Sen. Fitzgerald Says Broker Fee Scandal May End Antitrust Exemptions

November 17, 2004

A bulletin from the office of lame-duck Illinois Republican Sen. Peter G. Fitzgerald indicates that: “It might be time to use federal antitrust enforcement to ensure that the insurance brokerage industry remains free, competitive, and healthy for consumers.”

Fitzgerald said Congress might consider amending the antitrust provision in the McCarran-Ferguson Act of 1945 as it relates to insurance brokers. The act currently exempts the business of insurance from most federal antitrust laws. He also said Congress might consider allowing the Federal Trade Commission to study insurance, and he called for increased transparency in the industry.

Fitzgerald made the comments as he was chairing a hearing yesterday of the Governmental Affairs subcommittee on Financial Management, the Budget and International Security, the first Congressional airing of the issues surrounding well-publicized state investigations into insurance brokerage practices (See IJ Website Nov.16).

“My study of this insurance brokerage controversy convinces me that there is a federal role — the time honored federal role that guarantees competition and fights the mischief of undue market concentration,” Fitzgerald stated. Both New York Attorney General Eliot Spitzer and Conn. Attorney General Richard Blumenthal, who are conducting investigations of the insurance industry, testified at the hearing.

Fitzgerald said that state regulation might be inadequate to fully address problems related to “contingent commissions” and other practices that might be harming the integrity of the insurance industry. “The system of state regulation has worked well for many purposes,” he noted. “But state regulation purporting to govern global conduct may not always perfectly detect the abuses of daunting market power. I believe it is time to revisit the antitrust exemption of the McCarran-Ferguson Act, and to make clear that vigorous federal antitrust enforcement can and will reach the kind of anticompetitive conduct on the part of insurance brokers alleged in Attorney General Spitzer’s lawsuit.”

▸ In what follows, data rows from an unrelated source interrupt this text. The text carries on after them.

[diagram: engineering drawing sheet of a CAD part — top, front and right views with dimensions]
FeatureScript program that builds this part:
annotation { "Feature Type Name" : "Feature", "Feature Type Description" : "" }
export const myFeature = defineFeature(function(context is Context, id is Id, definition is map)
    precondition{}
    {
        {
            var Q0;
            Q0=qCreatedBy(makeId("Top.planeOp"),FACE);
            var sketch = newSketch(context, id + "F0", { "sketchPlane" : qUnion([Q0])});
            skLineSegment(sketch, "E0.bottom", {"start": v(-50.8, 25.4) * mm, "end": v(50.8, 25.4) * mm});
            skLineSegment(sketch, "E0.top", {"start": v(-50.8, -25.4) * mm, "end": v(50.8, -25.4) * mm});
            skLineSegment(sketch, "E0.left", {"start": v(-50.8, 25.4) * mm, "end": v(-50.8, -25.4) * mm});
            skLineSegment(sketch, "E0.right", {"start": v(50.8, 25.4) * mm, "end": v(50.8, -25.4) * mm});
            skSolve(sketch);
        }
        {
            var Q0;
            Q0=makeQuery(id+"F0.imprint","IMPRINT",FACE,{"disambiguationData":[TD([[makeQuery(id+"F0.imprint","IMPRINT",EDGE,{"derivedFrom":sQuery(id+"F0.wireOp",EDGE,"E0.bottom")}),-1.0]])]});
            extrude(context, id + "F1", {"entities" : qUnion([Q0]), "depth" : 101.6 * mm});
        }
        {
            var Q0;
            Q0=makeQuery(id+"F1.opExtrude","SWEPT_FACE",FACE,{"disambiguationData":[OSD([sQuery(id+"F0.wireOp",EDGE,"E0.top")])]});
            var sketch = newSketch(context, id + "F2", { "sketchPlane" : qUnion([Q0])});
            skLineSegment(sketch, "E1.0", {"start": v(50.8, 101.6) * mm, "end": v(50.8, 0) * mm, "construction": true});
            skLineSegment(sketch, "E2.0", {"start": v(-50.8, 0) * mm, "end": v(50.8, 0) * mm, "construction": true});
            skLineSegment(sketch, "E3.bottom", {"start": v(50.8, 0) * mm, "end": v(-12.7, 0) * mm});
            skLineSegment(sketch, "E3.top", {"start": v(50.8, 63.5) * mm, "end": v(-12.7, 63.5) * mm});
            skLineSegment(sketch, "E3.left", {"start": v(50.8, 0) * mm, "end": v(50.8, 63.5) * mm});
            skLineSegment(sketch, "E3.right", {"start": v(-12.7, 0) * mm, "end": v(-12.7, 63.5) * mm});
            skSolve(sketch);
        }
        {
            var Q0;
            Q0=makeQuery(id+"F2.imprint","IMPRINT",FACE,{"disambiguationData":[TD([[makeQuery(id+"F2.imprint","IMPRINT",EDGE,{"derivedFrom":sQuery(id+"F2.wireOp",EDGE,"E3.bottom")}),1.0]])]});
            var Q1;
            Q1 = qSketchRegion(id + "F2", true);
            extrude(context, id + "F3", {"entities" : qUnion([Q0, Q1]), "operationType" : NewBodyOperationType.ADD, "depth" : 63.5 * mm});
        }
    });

He indicated that Congress might reverse a 1980 prohibition it placed on the FTC to study the insurance industry. “Declaring the FTC categorically unsuited even to peer at the insurance industry ignores the reality of national, indeed global, insurance markets, increasing consolidation in some market segments, and surges of centralized coercion that may not readily appear on the regulatory radar of any single state,” Fitzgerald stated. “If we profess to favor free markets and other robust competition, then we must equally favor their civilizing predicates: antitrust law and transparency.”

Fitzgerald stressed that federal antitrust powers are most needed to prevent abuses that stem from large market concentrations. He noted that Marsh & McLennan and Aon alone control an estimated 70 percent of the insurance brokerage market for large corporate buyers of insurance.

“I believe it is no coincidence that Attorney General Spitzer first sued the largest market player in insurance brokerage,” the Senator stated. “And I believe it is no coincidence that when Attorney General Spitzer first investigated contingent commissions pursuant to his vast powers under New York’s Martin Act, he appears to have discovered anticompetitive — and even criminal — abuses orchestrated not by just any random insurance broker, but an insurance broker that controlled 40 percent of its target market.”